_Instructions to follow_: Transcribe all of the data exactly. Images stay out.

_Task inputs_:
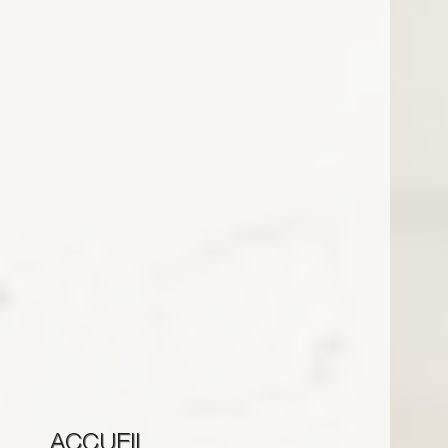
ACCUEIL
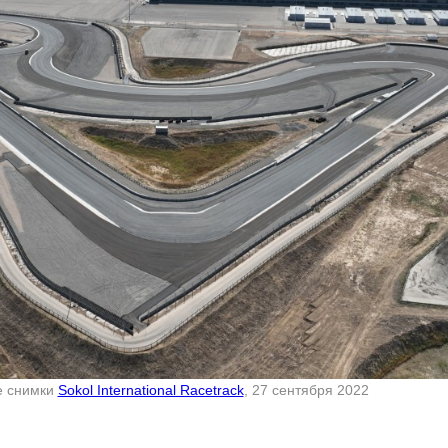
е снимки
Sokol International Racetrack
, 27 сентября 2022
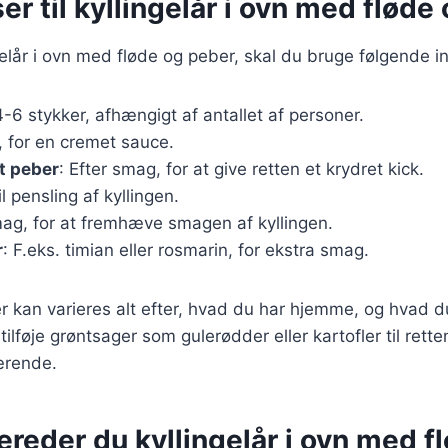
er til kyllingelår i ovn med fløde
ngelår i ovn med fløde og peber, skal du bruge følgende i
4-6 stykker, afhængigt af antallet af personer.
l, for en cremet sauce.
t peber
: Efter smag, for at give retten et krydret kick.
il pensling af kyllingen.
mag, for at fremhæve smagen af kyllingen.
r
: F.eks. timian eller rosmarin, for ekstra smag.
r kan varieres alt efter, hvad du har hjemme, og hvad d
lføje grøntsager som gulerødder eller kartofler til rette
ærende.
ereder du kyllingelår i ovn med f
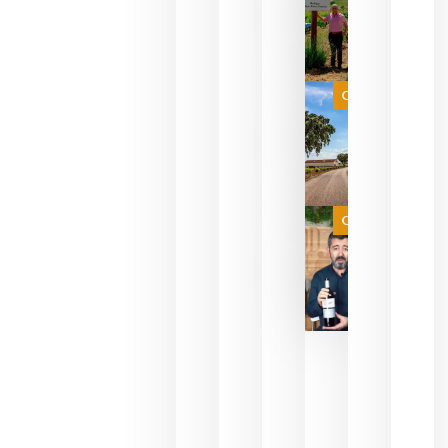
sus vinos
para
celebrar
que su
selección
es
Categoría
campeona
del mundo
sin
necesidad
de espera
a que se
juegue la
Categoría
final
julio 16,
2026
La FEV
critica la
reducción
de las
ayudas a
la
promoción
del vino y
alerta del
impacto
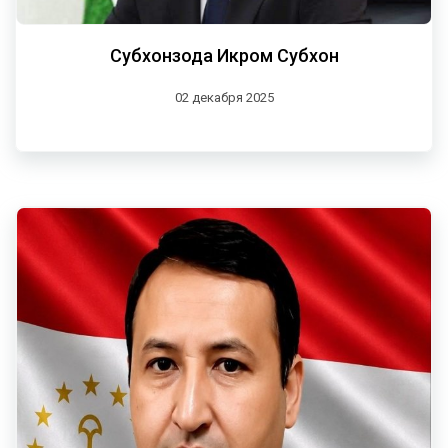
Субхонзода Икром Субхон
02 декабря 2025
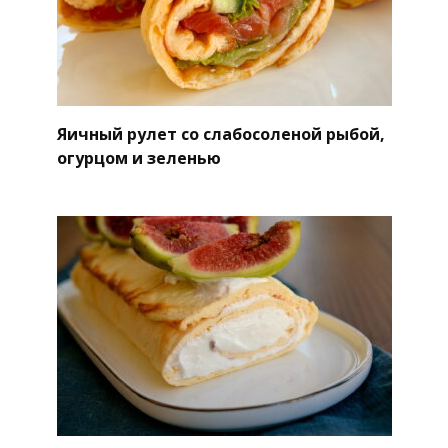
Яичный рулет со слабосоленой рыбой,
огурцом и зеленью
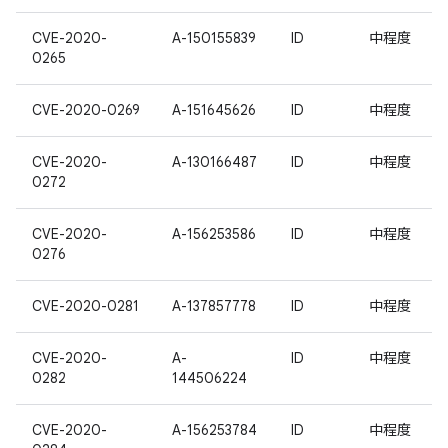
CVE-2020-
A-150155839
ID
中程度
0265
CVE-2020-0269
A-151645626
ID
中程度
CVE-2020-
A-130166487
ID
中程度
0272
CVE-2020-
A-156253586
ID
中程度
0276
CVE-2020-0281
A-137857778
ID
中程度
CVE-2020-
A-
ID
中程度
0282
144506224
CVE-2020-
A-156253784
ID
中程度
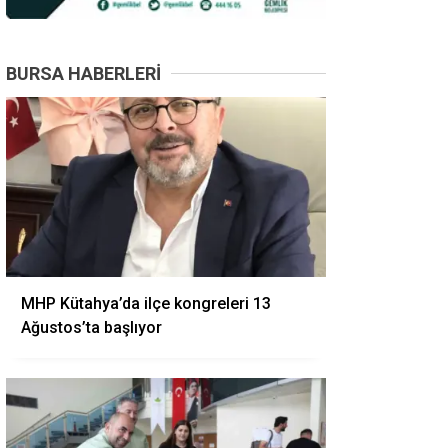
BURSA HABERLERI
MHP Kütahya’da ilçe kongreleri 13
Ağustos’ta başlıyor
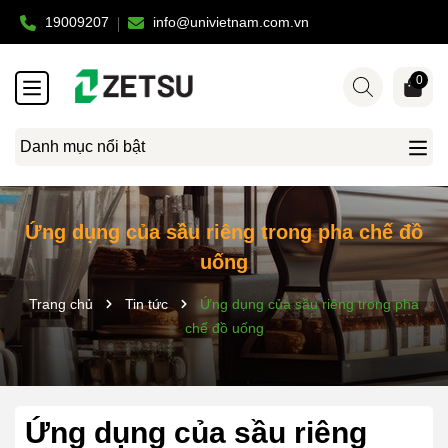
19009207
info@univietnam.com.vn
0
Danh mục nổi bật
Ứng dụng của sầu riêng trong pha chế đồ
uống
Trang chủ
Tin tức
Ứng dụng của sầu riêng trong pha
chế đồ uống
Ứng dụng của sầu riêng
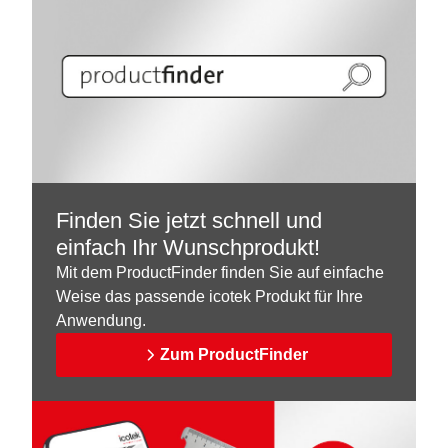
Finden Sie jetzt schnell und
einfach Ihr Wunschprodukt!
Mit dem ProductFinder finden Sie auf einfache
Weise das passende icotek Produkt für Ihre
Anwendung.
Zum ProductFinder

_Exercise response_:
ACCUEIL
е снимки
Sokol International Racetrack
, 27 сентября 2022
er til kyllingelår i ovn med fløde
ngelår i ovn med fløde og peber, skal du bruge følgende i
4-6 stykker, afhængigt af antallet af personer.
l, for en cremet sauce.
t peber
: Efter smag, for at give retten et krydret kick.
il pensling af kyllingen.
mag, for at fremhæve smagen af kyllingen.
r
: F.eks. timian eller rosmarin, for ekstra smag.
r kan varieres alt efter, hvad du har hjemme, og hvad d
lføje grøntsager som gulerødder eller kartofler til rette
ærende.
ereder du kyllingelår i ovn med f
sus vinos
para
celebrar
que su
selección
es
Categoría
campeona
del mundo
sin
necesidad
de espera
a que se
juegue la
Categoría
final
julio 16,
2026
La FEV
critica la
reducción
de las
ayudas a
la
promoción
del vino y
alerta del
impacto
Субхонзода Икром Субхон
02 декабря 2025
Яичный рулет со слабосоленой рыбой,
огурцом и зеленью
CVE-2020-
A-150155839
ID
中程度
0265
CVE-2020-0269
A-151645626
ID
中程度
CVE-2020-
A-130166487
ID
中程度
0272
CVE-2020-
A-156253586
ID
中程度
0276
CVE-2020-0281
A-137857778
ID
中程度
CVE-2020-
A-
ID
中程度
0282
144506224
CVE-2020-
A-156253784
ID
中程度
BURSA HABERLERI
MHP Kütahya’da ilçe kongreleri 13
Ağustos’ta başlıyor
19009207
info@univietnam.com.vn
0
Danh mục nổi bật
Ứng dụng của sầu riêng trong pha chế đồ
uống
Trang chủ
Tin tức
Ứng dụng của sầu riêng trong pha
chế đồ uống
Ứng dụng của sầu riêng
Finden Sie jetzt schnell und
einfach Ihr Wunschprodukt!
Mit dem ProductFinder finden Sie auf einfache
Weise das passende icotek Produkt für Ihre
Anwendung.
Zum ProductFinder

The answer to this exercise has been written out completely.